One of the things that makes this world so amazing is the fact that we never cease to encounter surprises. No matter how well we get to know a subject, any subject, we will encounter, and observe, from time to time, that which does not fit closely into the patterns we have learned. We will periodically be tested, in our knowledge, and forced to rethink, and once again reason out what we have seen based on our critical thinking skills and understanding of our favorite subjects. Like the psychologist that talks to someone new and says “I have never seen this before”, these experiences rekindle the passion we have for that which we love, remind us how complicated the world really is and how little we really know, and remind us about how interesting of a place the world truly is.
The 9th of May 2017 was a confusing chase day for me. It is one that I am still trying to figure out, much in the same way the scientific community is still trying to determine why some storms produce tornadoes and others don’t.
The day began with a slight risk across Eastern Colorado and New Mexico, and reason to believe, based on model output and expert opinion, that it could be a decent setup for a storm chase in East Central/ Southeastern Colorado.
The day ended up being one where I followed over half a dozen storms, over the course of the afternoon and early evening, northeastward, from near La Junta, Colorado, to just north of Goodland, Kansas.

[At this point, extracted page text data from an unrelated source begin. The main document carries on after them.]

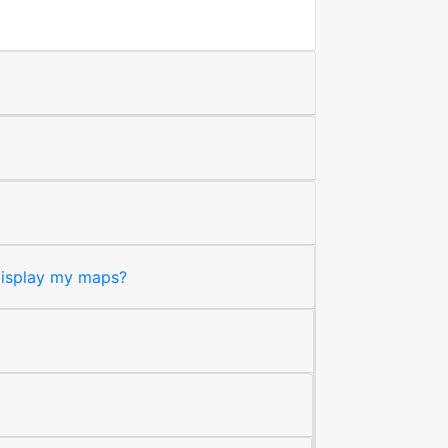
 display my maps?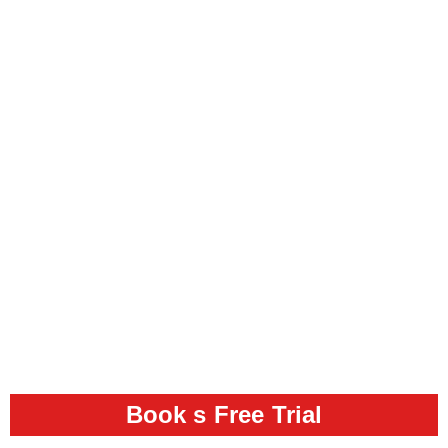
Book s Free Trial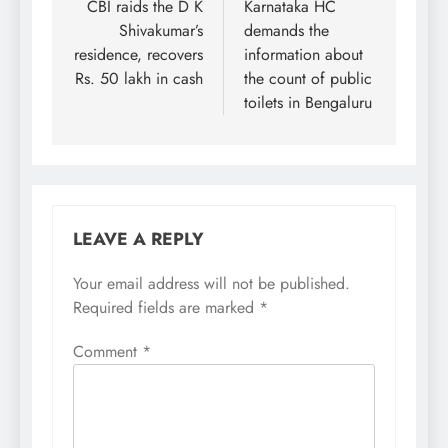
navigation
CBI raids the D K
Karnataka HC
Shivakumar’s
demands the
residence, recovers
information about
Rs. 50 lakh in cash
the count of public
toilets in Bengaluru
LEAVE A REPLY
Your email address will not be published.
Required fields are marked
*
Comment
*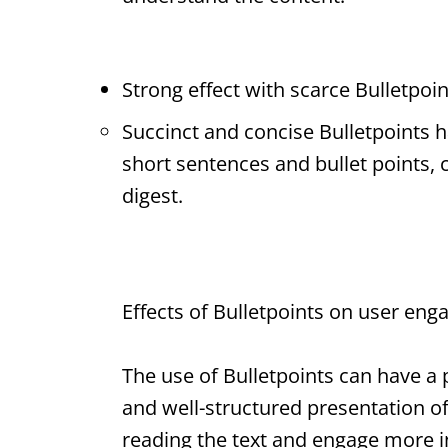
Strong effect with scarce
Bulletpoin
Succinct and concise
Bulletpoints
h
short sentences and bullet points,
digest.
Effects of
Bulletpoints
on user eng
The use of
Bulletpoints
can have a p
and well-structured presentation o
reading the text and engage more in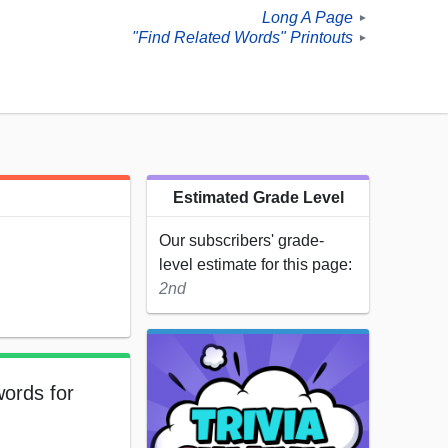
Long A Page
►
"Find Related Words" Printouts
►
Estimated Grade Level
Our subscribers' grade-
level estimate for this page:
2nd
words for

Regardless of where a storm was positioned, both relative to other storms, and relative to atmospheric boundaries such as dry-lines (the boundary between moist and dry air), which are credited with creating the lift in the atmosphere that often creates storms, all the storms would behave in much the same sort-of standard but sort-of not manner.
But, these “lowerings” would show up in some strange sections of the storm, including in the front part of the storm. This is absolutely nothing like how anyone is taught that a “supercell” thunderstorm operates.
In the end, storms did occur, but largely outside the region SPC highlighted that morning.
And, in the areas of Colorado and Kansas I had chased, nothing more than a couple of hail reports. Although, I am quite certain that there was far more hail than what is shown on this map, as I recall driving through some areas where hail covered the ground, including multiple areas near Burlington, Colorado.
I watched these storms tease us all day. Everything just seemed, well, weak. In a typical tornado situation, these random-ish clouds that form around a storm, often referred to by chasers as “scud” (I don’t know why), rise and rotate, indicating that there is indeed, the vertical motion and rotation that produces tornadoes. But, today, the rising and rotating motion in these storms all seemed, well, just weak. It reminded me of a relationship, or a friendship, that just fizzles away as soon as any small change occurs. It was not that there was any kind of real force or circumstance pulling these people apart. It was just that whatever connection they had was not strong at all.
That is the way it was with these storms. Something about the entire setup made them behave differently, but I throughout the evening, as I watched the final storms roll away into the sunset. I could not formulate the full reason as to why these storms behaved so differently from a standard severe thunderstorm situation.
I am still wondering. Often times severe thunderstorms don’t materialize because one key “ingredient” was missing. Shear, instability, a good boundary, etc. And those often lead to what is refereed to as a “bust day”. It’s just sunny. Or drizzly.
May 9th was not a complete “bust”, as there were storms to look at all day. They likely never became severe because everything about the storm setup was just kind of weak: Weak to moderate instability. Border line helicity. A sort of weak boundary.
And, just like the storms themselves, with multiple areas of quazi-rotating clouds, the atmosphere as a whole had no real focus. Often times, severe thunderstorms draw upon air from hundreds of miles away for energy. This produces scattered, but strong storms. With hundreds of active storm cells, there was less energy for each individual storm.
Of course there are other theories. After all, it could have all been the lack of low-level shear. But, in the end, it felt as if the entire day was telling me something. It was like a crash course in how to create, well, mediocrity. Have only part of what you need before you proceed. Focus on nothing- just spread yourself real thin. And, choose to follow some of the rules, but completely disregard others.